You're looking at this wrong. Question titles should not be repeated in the question body. That's, at best, noise. It should be expanded in the question body.
The question title is supposed to be a very short, concise, version of the question you're about to ask. The question body should provide the context, all the necessary details (like code, error messages, description of the behavior you're seeing that's not what you expect), and then your actual problem you're not managing to solve yourself. It should also include what you've already attempted to fix your issue/resolve your problem. (Not necessarily in that order.)
If you find yourself writing a question on Stack Overflow that entirely fits in the title, chances are it's not a good question for Stack Overflow – the first revision of the post you link to is a pretty good example of that. It doesn't show any effort on your side, and looks like you've dumped that title into the Stack Overflow question page by mistake, when you were actually trying to hit a search engine to get leads.
You'll get better help (and less close votes) if you show that you've tried to help yourself before posting on any Stack Exchange site, and you make sure your question body all the following:
- What you're trying to achieve
- What you've tried so far
- How these things have failed
- Where exactly you're stuck at.
For questions that are more in the form of:
Can someone explain how this thing works?
You should make sure that you explain what part of that thing exactly you don't understand, whether it's the syntax, the algorithm, a specific function/keyword/whatever, interactions with another library/runtime/browser/...
As it was when you posted here, your question was lacking this.
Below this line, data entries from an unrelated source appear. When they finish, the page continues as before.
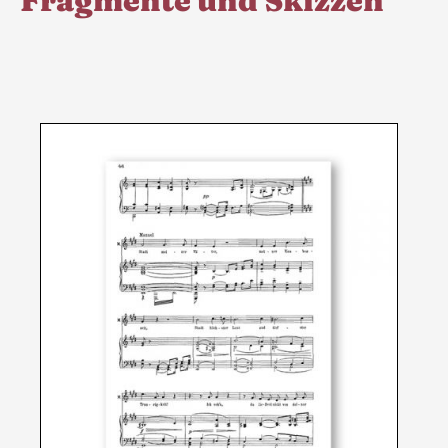
Fragmente und Skizzen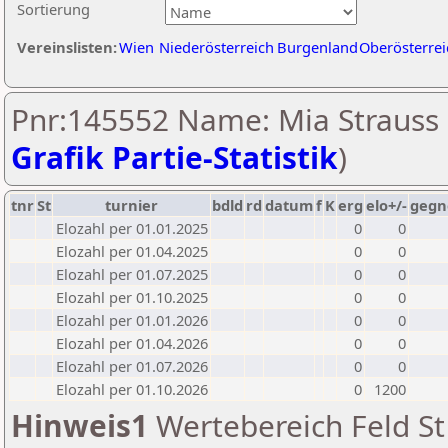
Sortierung
Vereinslisten:
Wien
Niederösterreich
Burgenland
Oberösterrei
Pnr:145552 Name: Mia Strauss 
Grafik Partie-Statistik
)
tnr
St
turnier
bdld
rd
datum
f
K
erg
elo+/-
gegn
Elozahl per 01.01.2025
0
0
Elozahl per 01.04.2025
0
0
Elozahl per 01.07.2025
0
0
Elozahl per 01.10.2025
0
0
Elozahl per 01.01.2026
0
0
Elozahl per 01.04.2026
0
0
Elozahl per 01.07.2026
0
0
Elozahl per 01.10.2026
0
1200
Hinweis1
Wertebereich Feld St 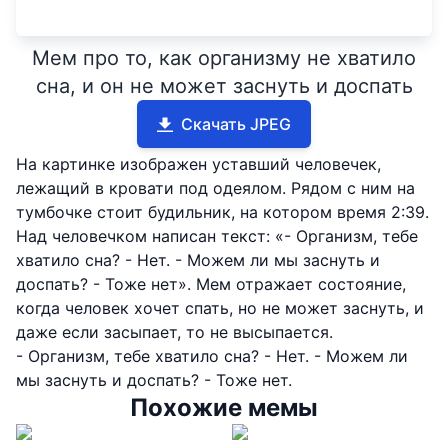
Мем про то, как организму не хватило
сна, и он не может заснуть и доспать
Скачать JPEG
На картинке изображен уставший человечек,
лежащий в кровати под одеялом. Рядом с ним на
тумбочке стоит будильник, на котором время 2:39.
Над человечком написан текст: «- Организм, тебе
хватило сна? - Нет. - Можем ли мы заснуть и
доспать? - Тоже нет». Мем отражает состояние,
когда человек хочет спать, но не может заснуть, и
даже если засыпает, то не высыпается.
- Организм, тебе хватило сна? - Нет. - Можем ли
мы заснуть и доспать? - Тоже нет.
Похожие мемы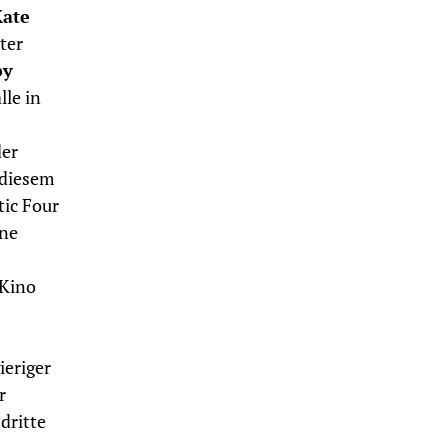
ate
nter
by
le in
der
 diesem
tic Four
ine
-Kino
ieriger
r
dritte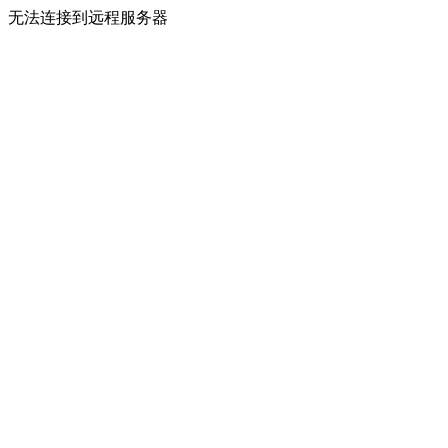
无法连接到远程服务器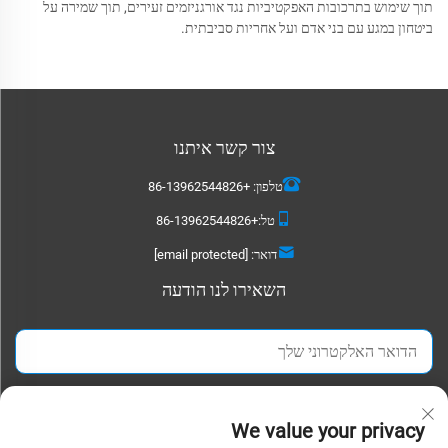
תוך שימוש בתרכובות האפקטיביות נגד אורגניזמים זעירים, תוך שמירה על
ביטחון במגע עם בני אדם ועל אחריות סביבתית.
צור קשר איתנו
טלפון:
+86-13962544826
טל:
+86-13962544826
דואר:
[email protected]
השאירו לנו הודעה
שלח עכשיו
We value your privacy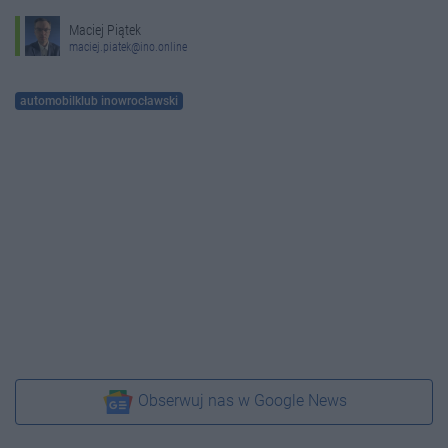
Maciej Piątek
maciej.piatek@ino.online
automobilklub inowrocławski
Obserwuj nas w Google News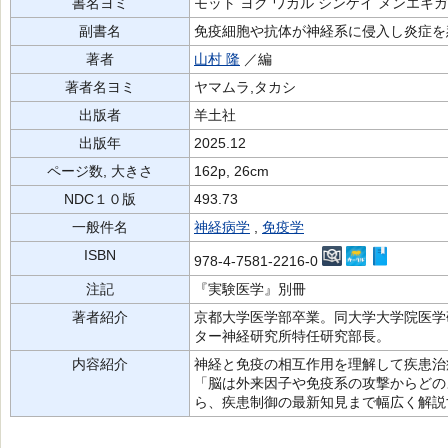
書名ヨミ
モット ヨク ワカル シンケイ メンエキ
副書名
免疫細胞や抗体が神経系に侵入し炎症を
著者
山村 隆
／編
著者名ヨミ
ヤマムラ,タカシ
出版者
羊土社
出版年
2025.12
ページ数, 大きさ
162p, 26cm
NDC１０版
493.73
一般件名
神経病学
,
免疫学
ISBN
978-4-7581-2216-0
注記
『実験医学』別冊
著者紹介
京都大学医学部卒業。同大学大学院医学
ター神経研究所特任研究部長。
内容紹介
神経と免疫の相互作用を理解して疾患治
「脳は外来因子や免疫系の攻撃からどの
ら、疾患制御の最新知見まで幅広く解説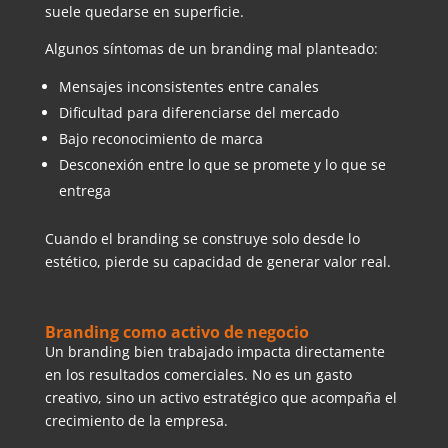
suele quedarse en superficie.
Algunos síntomas de un branding mal planteado:
Mensajes inconsistentes entre canales
Dificultad para diferenciarse del mercado
Bajo reconocimiento de marca
Desconexión entre lo que se promete y lo que se
entrega
Cuando el branding se construye solo desde lo
estético, pierde su capacidad de generar valor real.
Branding como activo de negocio
Un branding bien trabajado impacta directamente
en los resultados comerciales. No es un gasto
creativo, sino un activo estratégico que acompaña el
crecimiento de la empresa.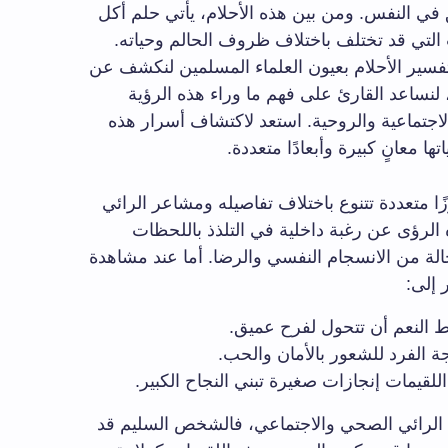
 في النفس. ومن بين هذه الأحلام، يأتي حلم أكل
 التي قد تختلف باختلاف ظروف الحالم وحياته.
فسير الأحلام بعيون العلماء المسلمين لنكشف عن
 لنساعد القارئ على فهم ما وراء هذه الرؤية
اجتماعية والروحية. استعد لاكتشاف أسرار هذه
 معانٍ كبيرة وأبعادًا متعددة.
ا متعددة تتنوع باختلاف تفاصيله ومشاعر الرائي
ذه الرؤى عن رغبة داخلية في التلذذ باللحظات
لة من الانسجام النفسي والرضا. أما عند مشاهدة
 إلى:
النعم أن تتحول لفرح عميق.
 الفرد للشعور بالأمان والحب.
لقيمات إنجازات صغيرة تبني النجاح الكبير.
الرائي الصحي والاجتماعي، فالشخص السليم قد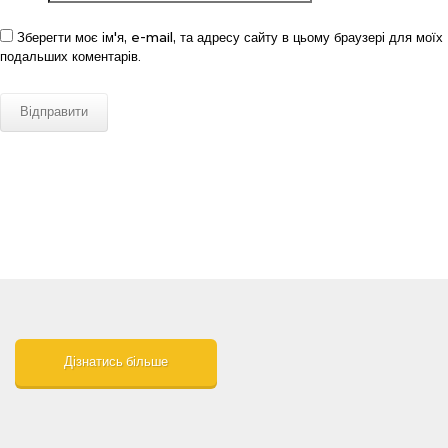
Зберегти моє ім'я, e-mail, та адресу сайту в цьому браузері для моїх
подальших коментарів.
Дізнатись більше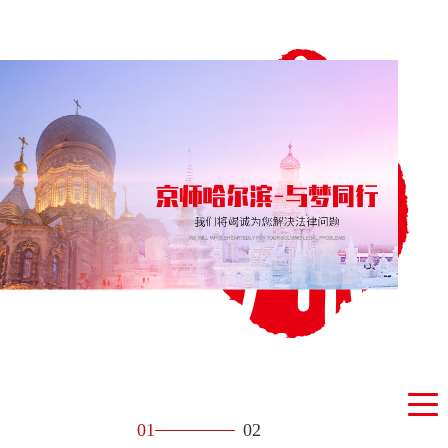
01
02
So it was hard to know how to answer. Are you looking for a theoretical treatment of noise generation? (That could require entire books.) Or it there something you're not getting the loop structure? The event handling? What these channels do/represent? How they're tied to your audio?
tl;dr: The title is a teaser. It should tell people casually browsing the site what your question is going to be about so they can quickly determine if they're interested or knowledgeable in that area and could help (or benefit from answers). The body should give all the necessary details so that someone can actually solve your problem.